What follows is a set of records. Repeat every one of them exactly.

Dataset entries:
────
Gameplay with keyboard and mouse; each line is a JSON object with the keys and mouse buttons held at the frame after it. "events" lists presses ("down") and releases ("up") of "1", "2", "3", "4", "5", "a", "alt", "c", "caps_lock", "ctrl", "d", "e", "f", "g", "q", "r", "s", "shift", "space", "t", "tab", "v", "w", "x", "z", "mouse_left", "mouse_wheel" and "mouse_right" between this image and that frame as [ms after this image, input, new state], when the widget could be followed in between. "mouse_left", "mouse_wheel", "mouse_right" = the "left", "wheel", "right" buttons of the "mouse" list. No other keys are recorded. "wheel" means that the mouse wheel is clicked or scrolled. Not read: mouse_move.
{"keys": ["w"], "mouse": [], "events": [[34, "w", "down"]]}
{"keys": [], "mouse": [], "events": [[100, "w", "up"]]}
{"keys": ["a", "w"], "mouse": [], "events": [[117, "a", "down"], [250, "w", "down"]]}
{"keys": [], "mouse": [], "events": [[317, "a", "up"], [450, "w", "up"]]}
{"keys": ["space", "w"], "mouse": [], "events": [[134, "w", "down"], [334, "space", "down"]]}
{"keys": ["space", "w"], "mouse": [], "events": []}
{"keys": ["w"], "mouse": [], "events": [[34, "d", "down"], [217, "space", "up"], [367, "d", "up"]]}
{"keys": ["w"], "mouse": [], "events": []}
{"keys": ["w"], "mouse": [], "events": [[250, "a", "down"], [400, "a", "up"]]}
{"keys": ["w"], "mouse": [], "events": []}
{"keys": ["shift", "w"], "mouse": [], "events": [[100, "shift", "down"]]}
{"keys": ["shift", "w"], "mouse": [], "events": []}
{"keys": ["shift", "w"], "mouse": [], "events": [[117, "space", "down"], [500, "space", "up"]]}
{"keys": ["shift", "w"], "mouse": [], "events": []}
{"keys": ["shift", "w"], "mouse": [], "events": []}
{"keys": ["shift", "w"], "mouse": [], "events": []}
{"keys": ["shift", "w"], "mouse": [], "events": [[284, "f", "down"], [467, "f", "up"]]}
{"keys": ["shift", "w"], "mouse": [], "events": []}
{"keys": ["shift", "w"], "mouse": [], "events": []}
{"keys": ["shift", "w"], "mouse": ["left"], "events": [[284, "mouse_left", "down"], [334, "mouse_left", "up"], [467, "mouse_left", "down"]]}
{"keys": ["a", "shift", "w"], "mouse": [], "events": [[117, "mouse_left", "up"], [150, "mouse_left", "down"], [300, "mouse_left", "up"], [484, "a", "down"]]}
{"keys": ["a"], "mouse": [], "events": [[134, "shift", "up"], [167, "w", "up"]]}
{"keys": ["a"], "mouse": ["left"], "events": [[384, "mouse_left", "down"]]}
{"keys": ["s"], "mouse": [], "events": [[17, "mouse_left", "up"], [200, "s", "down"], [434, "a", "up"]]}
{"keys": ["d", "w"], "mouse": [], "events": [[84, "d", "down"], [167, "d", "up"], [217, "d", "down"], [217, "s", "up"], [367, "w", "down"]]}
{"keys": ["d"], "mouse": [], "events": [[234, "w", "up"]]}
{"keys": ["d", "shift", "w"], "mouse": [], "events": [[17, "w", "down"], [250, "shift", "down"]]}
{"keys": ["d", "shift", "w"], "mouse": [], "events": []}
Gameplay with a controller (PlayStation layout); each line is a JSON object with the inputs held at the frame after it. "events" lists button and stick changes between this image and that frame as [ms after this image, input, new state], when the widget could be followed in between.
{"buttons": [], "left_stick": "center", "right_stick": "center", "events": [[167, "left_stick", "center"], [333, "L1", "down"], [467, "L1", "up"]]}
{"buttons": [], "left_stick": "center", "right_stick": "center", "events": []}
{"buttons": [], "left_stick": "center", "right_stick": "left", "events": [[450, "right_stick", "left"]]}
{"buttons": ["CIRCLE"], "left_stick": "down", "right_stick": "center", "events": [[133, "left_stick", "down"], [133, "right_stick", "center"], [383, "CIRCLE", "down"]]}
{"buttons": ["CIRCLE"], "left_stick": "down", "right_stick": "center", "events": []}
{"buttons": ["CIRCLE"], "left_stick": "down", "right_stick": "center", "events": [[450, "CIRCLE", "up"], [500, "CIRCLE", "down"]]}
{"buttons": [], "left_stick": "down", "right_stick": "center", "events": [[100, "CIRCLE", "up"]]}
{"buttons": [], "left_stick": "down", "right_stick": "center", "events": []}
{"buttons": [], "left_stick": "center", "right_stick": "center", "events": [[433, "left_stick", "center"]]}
────
### [OUTPUT FOR THIS EXERCISE]
Gameplay with keyboard and mouse; each line is a JSON object with the keys and mouse buttons held at the frame after it. "events" lists presses ("down") and releases ("up") of "1", "2", "3", "4", "5", "a", "alt", "c", "caps_lock", "ctrl", "d", "e", "f", "g", "q", "r", "s", "shift", "space", "t", "tab", "v", "w", "x", "z", "mouse_left", "mouse_wheel" and "mouse_right" between this image and that frame as [ms after this image, input, new state], when the widget could be followed in between. "mouse_left", "mouse_wheel", "mouse_right" = the "left", "wheel", "right" buttons of the "mouse" list. No other keys are recorded. "wheel" means that the mouse wheel is clicked or scrolled. Not read: mouse_move.
{"keys": ["w"], "mouse": [], "events": [[34, "w", "down"]]}
{"keys": [], "mouse": [], "events": [[100, "w", "up"]]}
{"keys": ["a", "w"], "mouse": [], "events": [[117, "a", "down"], [250, "w", "down"]]}
{"keys": [], "mouse": [], "events": [[317, "a", "up"], [450, "w", "up"]]}
{"keys": ["space", "w"], "mouse": [], "events": [[134, "w", "down"], [334, "space", "down"]]}
{"keys": ["space", "w"], "mouse": [], "events": []}
{"keys": ["w"], "mouse": [], "events": [[34, "d", "down"], [217, "space", "up"], [367, "d", "up"]]}
{"keys": ["w"], "mouse": [], "events": []}
{"keys": ["w"], "mouse": [], "events": [[250, "a", "down"], [400, "a", "up"]]}
{"keys": ["w"], "mouse": [], "events": []}
{"keys": ["shift", "w"], "mouse": [], "events": [[100, "shift", "down"]]}
{"keys": ["shift", "w"], "mouse": [], "events": []}
{"keys": ["shift", "w"], "mouse": [], "events": [[117, "space", "down"], [500, "space", "up"]]}
{"keys": ["shift", "w"], "mouse": [], "events": []}
{"keys": ["shift", "w"], "mouse": [], "events": []}
{"keys": ["shift", "w"], "mouse": [], "events": []}
{"keys": ["shift", "w"], "mouse": [], "events": [[284, "f", "down"], [467, "f", "up"]]}
{"keys": ["shift", "w"], "mouse": [], "events": []}
{"keys": ["shift", "w"], "mouse": [], "events": []}
{"keys": ["shift", "w"], "mouse": ["left"], "events": [[284, "mouse_left", "down"], [334, "mouse_left", "up"], [467, "mouse_left", "down"]]}
{"keys": ["a", "shift", "w"], "mouse": [], "events": [[117, "mouse_left", "up"], [150, "mouse_left", "down"], [300, "mouse_left", "up"], [484, "a", "down"]]}
{"keys": ["a"], "mouse": [], "events": [[134, "shift", "up"], [167, "w", "up"]]}
{"keys": ["a"], "mouse": ["left"], "events": [[384, "mouse_left", "down"]]}
{"keys": ["s"], "mouse": [], "events": [[17, "mouse_left", "up"], [200, "s", "down"], [434, "a", "up"]]}
{"keys": ["d", "w"], "mouse": [], "events": [[84, "d", "down"], [167, "d", "up"], [217, "d", "down"], [217, "s", "up"], [367, "w", "down"]]}
{"keys": ["d"], "mouse": [], "events": [[234, "w", "up"]]}
{"keys": ["d", "shift", "w"], "mouse": [], "events": [[17, "w", "down"], [250, "shift", "down"]]}
{"keys": ["d", "shift", "w"], "mouse": [], "events": []}
Gameplay with a controller (PlayStation layout); each line is a JSON object with the inputs held at the frame after it. "events" lists button and stick changes between this image and that frame as [ms after this image, input, new state], when the widget could be followed in between.
{"buttons": [], "left_stick": "center", "right_stick": "center", "events": [[167, "left_stick", "center"], [333, "L1", "down"], [467, "L1", "up"]]}
{"buttons": [], "left_stick": "center", "right_stick": "center", "events": []}
{"buttons": [], "left_stick": "center", "right_stick": "left", "events": [[450, "right_stick", "left"]]}
{"buttons": ["CIRCLE"], "left_stick": "down", "right_stick": "center", "events": [[133, "left_stick", "down"], [133, "right_stick", "center"], [383, "CIRCLE", "down"]]}
{"buttons": ["CIRCLE"], "left_stick": "down", "right_stick": "center", "events": []}
{"buttons": ["CIRCLE"], "left_stick": "down", "right_stick": "center", "events": [[450, "CIRCLE", "up"], [500, "CIRCLE", "down"]]}
{"buttons": [], "left_stick": "down", "right_stick": "center", "events": [[100, "CIRCLE", "up"]]}
{"buttons": [], "left_stick": "down", "right_stick": "center", "events": []}
{"buttons": [], "left_stick": "center", "right_stick": "center", "events": [[433, "left_stick", "center"]]}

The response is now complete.